Abstract

The Italian legislator, the first out of all European legislators, has recently pursued giving separate legal relevance to the Network contract as such concerning its external relevance and consequently in relations between the network as such and third parties. In particular, the activity carried out through the network operates therefore on the market by making use of a “joint capital fund” and by operating through a “joint body”. Regardless, the network as such does not acquire individual legal personality, not representing a different new entity as regards the businesses that are its members, and for the obligations the joint body entered into concerning the network program, third parties may exercise their rights exclusively against the joint fund. In other words, the financial liability for potential obligations entered into for the purpose of accomplishing the network program weighs exclusively on the same fund, without anything more being asked of the network’s member business owners and co-owners of the fund, thereby fulfilling a limited liability arrangement for them.

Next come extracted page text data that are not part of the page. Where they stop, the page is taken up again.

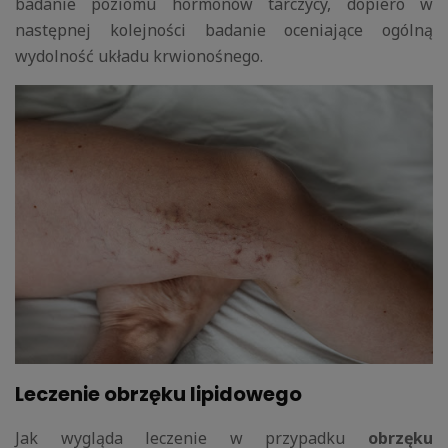
badanie poziomu hormonów tarczycy, dopiero w
następnej kolejności badanie oceniające ogólną
wydolność układu krwionośnego.
Leczenie obrzęku lipidowego
Jak wygląda leczenie w przypadku
obrzęku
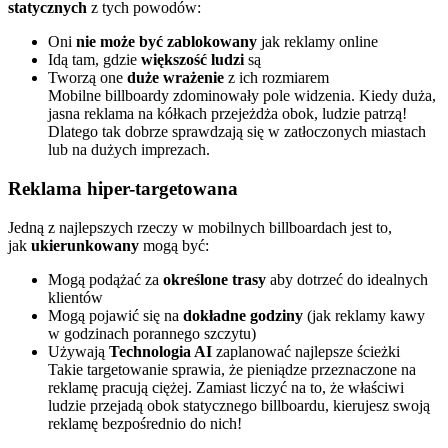
statycznych
z tych powodów:
Oni
nie może być zablokowany
jak reklamy online
Idą tam, gdzie
większość ludzi
są
Tworzą one
duże wrażenie
z ich rozmiarem
Mobilne billboardy zdominowały pole widzenia. Kiedy duża,
jasna reklama na kółkach przejeżdża obok, ludzie patrzą!
Dlatego tak dobrze sprawdzają się w zatłoczonych miastach
lub na dużych imprezach.
Reklama hiper-targetowana
Jedną z najlepszych rzeczy w mobilnych billboardach jest to,
jak
ukierunkowany
mogą być:
Mogą podążać za
określone trasy
aby dotrzeć do idealnych
klientów
Mogą pojawić się na
dokładne godziny
(jak reklamy kawy
w godzinach porannego szczytu)
Używają
Technologia AI
zaplanować najlepsze ścieżki
Takie targetowanie sprawia, że pieniądze przeznaczone na
reklamę pracują ciężej. Zamiast liczyć na to, że właściwi
ludzie przejadą obok statycznego billboardu, kierujesz swoją
reklamę bezpośrednio do nich!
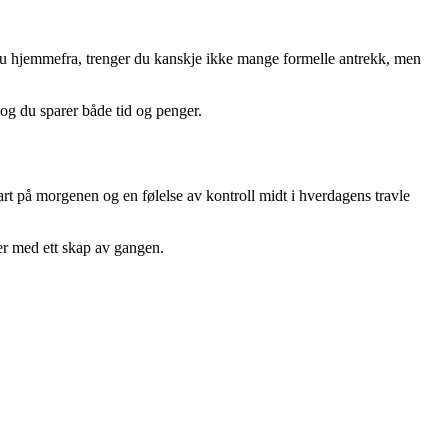
r du hjemmefra, trenger du kanskje ikke mange formelle antrekk, men
 og du sparer både tid og penger.
tart på morgenen og en følelse av kontroll midt i hverdagens travle
er med ett skap av gangen.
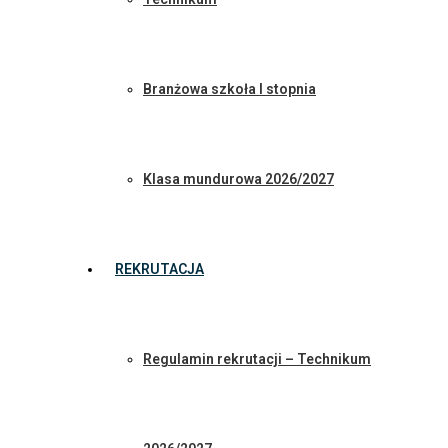
Branżowa szkoła I stopnia
Klasa mundurowa 2026/2027
REKRUTACJA
Regulamin rekrutacji – Technikum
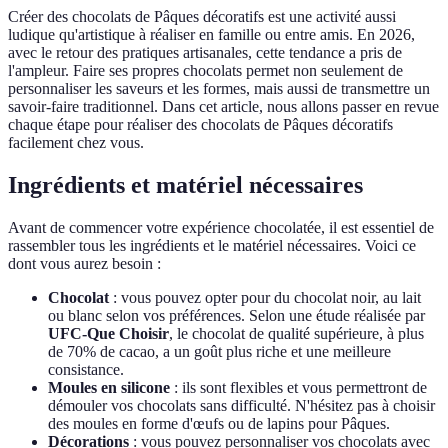
Créer des chocolats de Pâques décoratifs est une activité aussi
ludique qu'artistique à réaliser en famille ou entre amis. En 2026,
avec le retour des pratiques artisanales, cette tendance a pris de
l'ampleur. Faire ses propres chocolats permet non seulement de
personnaliser les saveurs et les formes, mais aussi de transmettre un
savoir-faire traditionnel. Dans cet article, nous allons passer en revue
chaque étape pour réaliser des chocolats de Pâques décoratifs
facilement chez vous.
Ingrédients et matériel nécessaires
Avant de commencer votre expérience chocolatée, il est essentiel de
rassembler tous les ingrédients et le matériel nécessaires. Voici ce
dont vous aurez besoin :
Chocolat
: vous pouvez opter pour du chocolat noir, au lait
ou blanc selon vos préférences. Selon une étude réalisée par
UFC-Que Choisir
, le chocolat de qualité supérieure, à plus
de 70% de cacao, a un goût plus riche et une meilleure
consistance.
Moules en silicone
: ils sont flexibles et vous permettront de
démouler vos chocolats sans difficulté. N'hésitez pas à choisir
des moules en forme d'œufs ou de lapins pour Pâques.
Décorations
: vous pouvez personnaliser vos chocolats avec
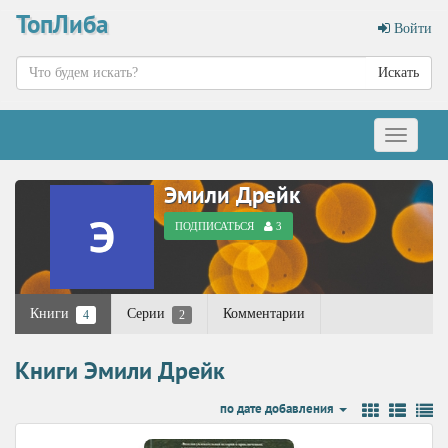
ТопЛиба
Войти
Искать
Меню
Эмили Дрейк
ПОДПИСАТЬСЯ
3
Книги
Серии
Комментарии
4
2
Книги Эмили Дрейк
по дате добавления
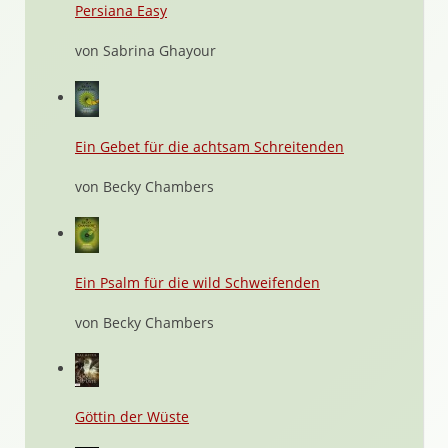
Persiana Easy
von Sabrina Ghayour
Ein Gebet für die achtsam Schreitenden
von Becky Chambers
Ein Psalm für die wild Schweifenden
von Becky Chambers
Göttin der Wüste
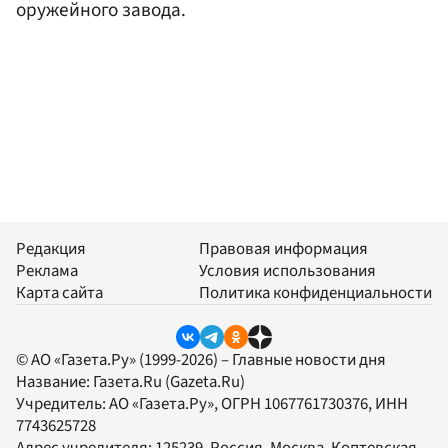
оружейного завода.
Редакция
Правовая информация
Реклама
Условия использования
Карта сайта
Политика конфиденциальности
© АО «Газета.Ру» (1999-2026) – Главные новости дня
Название:
Газета.Ru
(Gazeta.Ru)
Учредитель:
АО «Газета.Ру»
, ОГРН 1067761730376, ИНН
7743625728
Адрес учредителя: 125239, Россия, Москва, Коптевская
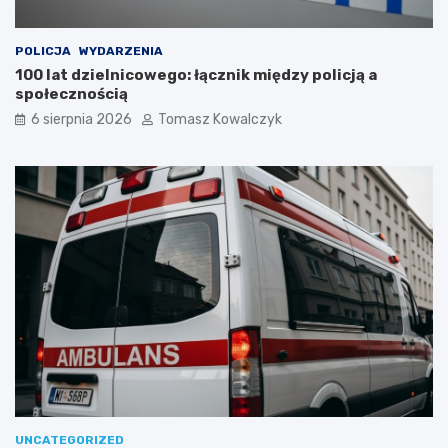
POLICJA
WYDARZENIA
100 lat dzielnicowego: łącznik między policją a
społecznością
6 sierpnia 2026
Tomasz Kowalczyk
UNCATEGORIZED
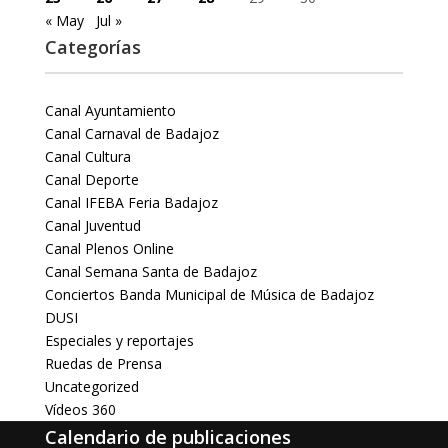
« May
Jul »
Categorías
Canal Ayuntamiento
Canal Carnaval de Badajoz
Canal Cultura
Canal Deporte
Canal IFEBA Feria Badajoz
Canal Juventud
Canal Plenos Online
Canal Semana Santa de Badajoz
Conciertos Banda Municipal de Música de Badajoz
DUSI
Especiales y reportajes
Ruedas de Prensa
Uncategorized
Vídeos 360
Calendario de publicaciones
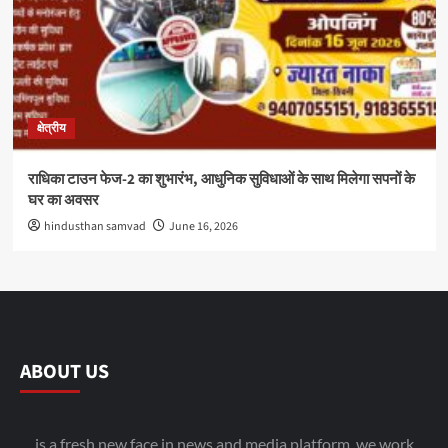
क्षेत्रीय
राधिका टाउन फेज-2 का शुभारंभ, आधुनिक सुविधाओं के साथ मिलेगा सपनों के
घर का अवसर
hindusthan samvad
June 16, 2026
ABOUT US
is a fresh new face in news and media platform. we work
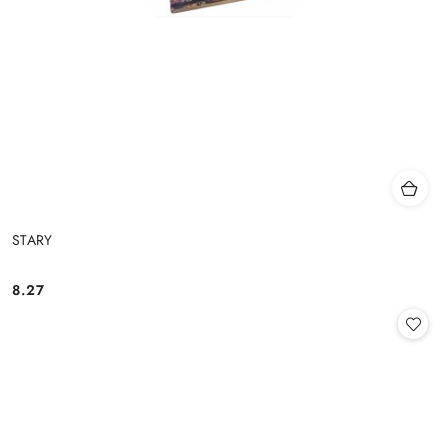
STARY
8.27
Cena:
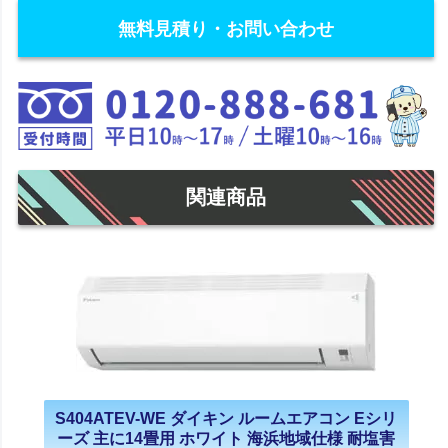
無料見積り・お問い合わせ
関連商品
S404ATEV-WE ダイキン ルームエアコン Eシリ
ーズ 主に14畳用 ホワイト 海浜地域仕様 耐塩害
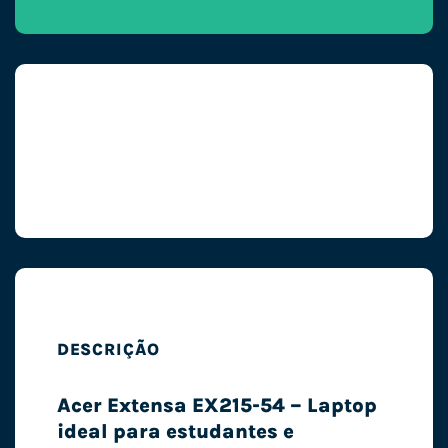
DESCRIÇÃO
Acer Extensa EX215-54 – Laptop
ideal para estudantes e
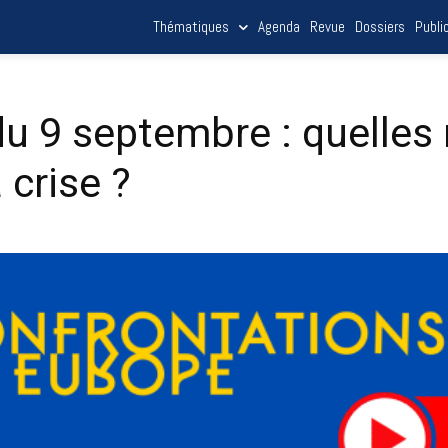
Thématiques
Agenda
Revue
Dossiers
Publi
du 9 septembre : quelles
 crise ?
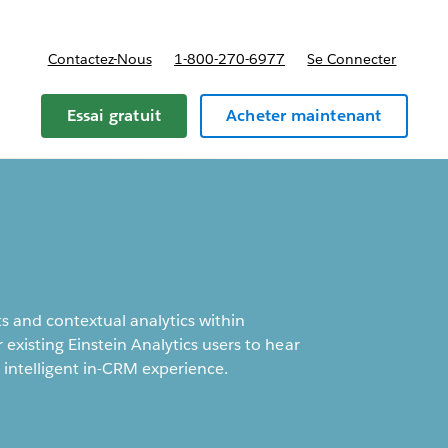
Contactez-Nous
1-800-270-6977
Se Connecter
Essai gratuit
Acheter maintenant
hts and contextual analytics within
r existing Einstein Analytics users to hear
 intelligent in-CRM experience.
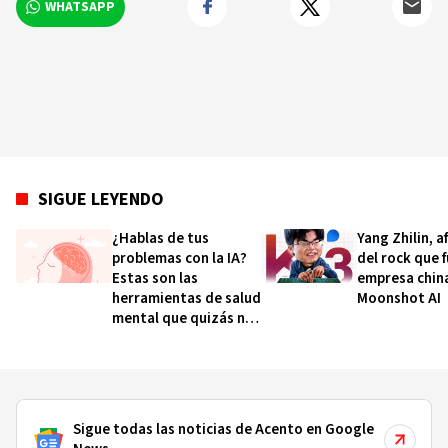
WHATSAPP
SIGUE LEYENDO
¿Hablas de tus
Yang Zhilin, a
problemas con la IA?
del rock que 
Estas son las
empresa chin
herramientas de salud
Moonshot AI
mental que quizás no
conocías
Sigue todas las noticias de Acento en Google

This, therefore, concerns, a system of liability that is very compound, and certainly different from those classified businesses (that may be referred to a single subject), as well as those that enjoy (for all intents and purposes) limited liability, and those that - on the other hand - foresee the involvement of the member in all of the body’s obligations. Consequently, a “third route” is proposed in the italian law that appears to consider the “other” characteristic - at times also called hybrid - of the network phenomenon when compared to the traditional ways of economic initiative, commonly referable to the main alternative between the “contract” and “organisation”: on the one side, the individual action by which the factors of production performing on the market are obtained by using the swap contract instrument, with a basically bilateral framework; on the other hand, the joint action by those who integrate and coordinate the required factors of production inside classified organisation (even when the organisation is made up of more bodies, but structured within a combined group), basically with a hierarchical structure. Between the “market” and “hierarchy” the need to give adequate legal status to business relations whose real rights find their place in the middle emerges.